Here’s an on-the-prowl Khloe looking like a suburban cougar hairstylist named Barb (that’s a compliment) at the club with French Montana last night. Shit, Khloe’s really recycling all her past dicks this week.
In other news, I think this might be the first time a Kardashian used a four-syllable word.
Kris Jenner’s fourth favorite income tax write-off, Khloe Kardashian, is on Ellen on Monday to pimp out her self-help book, Shield Your Eyes, I’m About To Get Naked. And because asking a Kardashian talk about books usually ends with a with a glazed-over look on their face and a “404-what is reading???” error flashing across their brain, Ellen DeGeneres changed the subject from her book to that sad mess with Lamar Odom.
I don’t know how you can break your silence when you haven’t been silent for years, but okay, People.
Because Pimp Mama Kris felt like now was a great time to stop feeding krap to the media through “sources” and milk the situation for an exclusive cover interview, Khloe Kartrashian said lines that a script writer and publicist wrote for her while talking to People Magazine.
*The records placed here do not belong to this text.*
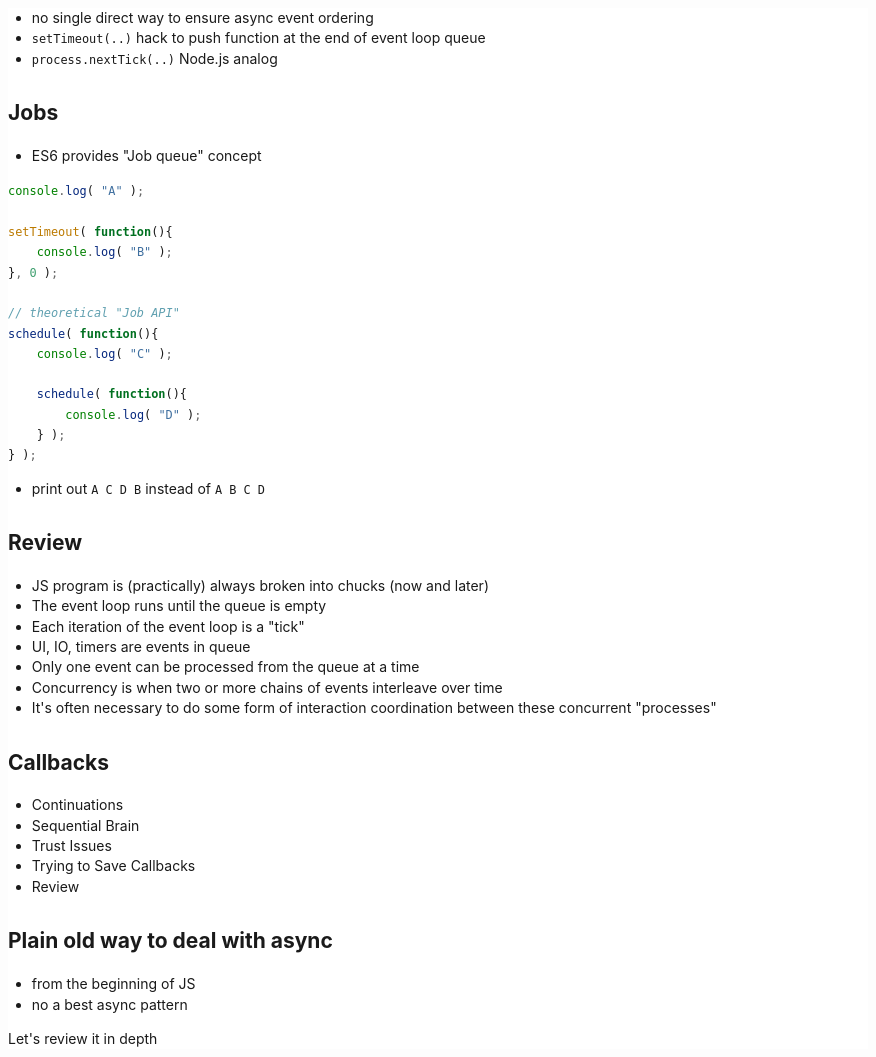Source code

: * no single direct way to ensure async event ordering
* `setTimeout(..)` hack to push function at the end of event loop queue
* `process.nextTick(..)` Node.js analog

## Jobs

* ES6 provides "Job queue" concept

```js
console.log( "A" );

setTimeout( function(){
	console.log( "B" );
}, 0 );

// theoretical "Job API"
schedule( function(){
	console.log( "C" );

	schedule( function(){
		console.log( "D" );
	} );
} );
```

* print out `A C D B` instead of `A B C D`

## Review

* JS program is (practically) always broken into chucks (now and later)
* The event loop runs until the queue is empty
* Each iteration of the event loop is a "tick"
* UI, IO, timers are events in queue
* Only one event can be processed from the queue at a time
* Concurrency is when two or more chains of events interleave over time
* It's often necessary to do some form of interaction coordination between these concurrent "processes"

## Callbacks

* Continuations
* Sequential Brain
* Trust Issues
* Trying to Save Callbacks
* Review

## Plain old way to deal with async

* from the beginning of JS
* no a best async pattern

Let's review it in depth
The picture of her giving us “sads but maintaining the sexy” was a nice touch, but they really should’ve added a halo since she’s the saint who saved Lamar Odom from death! (UPDATE: Khloe wookie slapped us haters on Twitter by saying that this photo shoot for People was done before Lamar was found unconscious in a brothel and she was kontractually obligated to due a 5-minute follow-up interview after what happened.)
In the event you were looking for a definition for the word “Shameless“, I think I can help you out. Dennis Hof, the dude who owns the Nevada brothel where Lamar Odom was found unconscious and Pimp Mama Kris’ biggest competition for the person who is being the most tacky during this whole ordeal, has once again opened his mouth and coughed up a pile of stink. You would have thought he had gotten it all out during that appearance on Nancy Grace, but apparently not.
Up until a little over a week ago, Khloe Kartrashian, seen above in the old days looking like a factory-defected Chyna Real Doll, had herself a new basketball-playing millionaire piece and had moved on from her estranged husband Lamar Odom. But then Lamar nearly overdosed to death in a Nevada brothel and Khloe dropped everything to be by his side, and thanks to the power of her love, he came out of a coma and is slowly recovering. It’s the greatest love story of our time…and it’s going to go on.
Both Khoe and Lamar signed their divorce papers in July, but the court in L.A. never finalized it because they’re backed up. Their divorce was set to be finalized in a couple of months. But TMZ says that’s not going to happen, because Khloe’s lawyer Laura Wasser went to court this morning to ask a judge to withdraw the divorce papers that they both signed. The judge approved the request and now Khloe and Lamar’s divorce is off.
Khloe already dumped her latest piece James Harden and TMZ also says that a few days ago, she and Lamar agreed to give their marriage another chance. They both signed the papers to cancel their divorce. Lamar signed the papers from his hospital bed. And right after he did that, I’m sure Pimp Mama Kris appeared in a cloud of black smoke and quickly pricked Lamar’s finger for blood before telling him that he may as well sign a few more things since he’s well enough to sign. You know, nothing big. She just made him sign away all his future earnings and the right to use him without pay in all their reality shows and in ads for the new fragrance Unbreakable II.
As soon as Lamar said “yes” to Khloe asking him if he wants to get back together and join the Kartrashian family again, his doctor probably scribbled onto his chart, “Check brain activity again STAT!”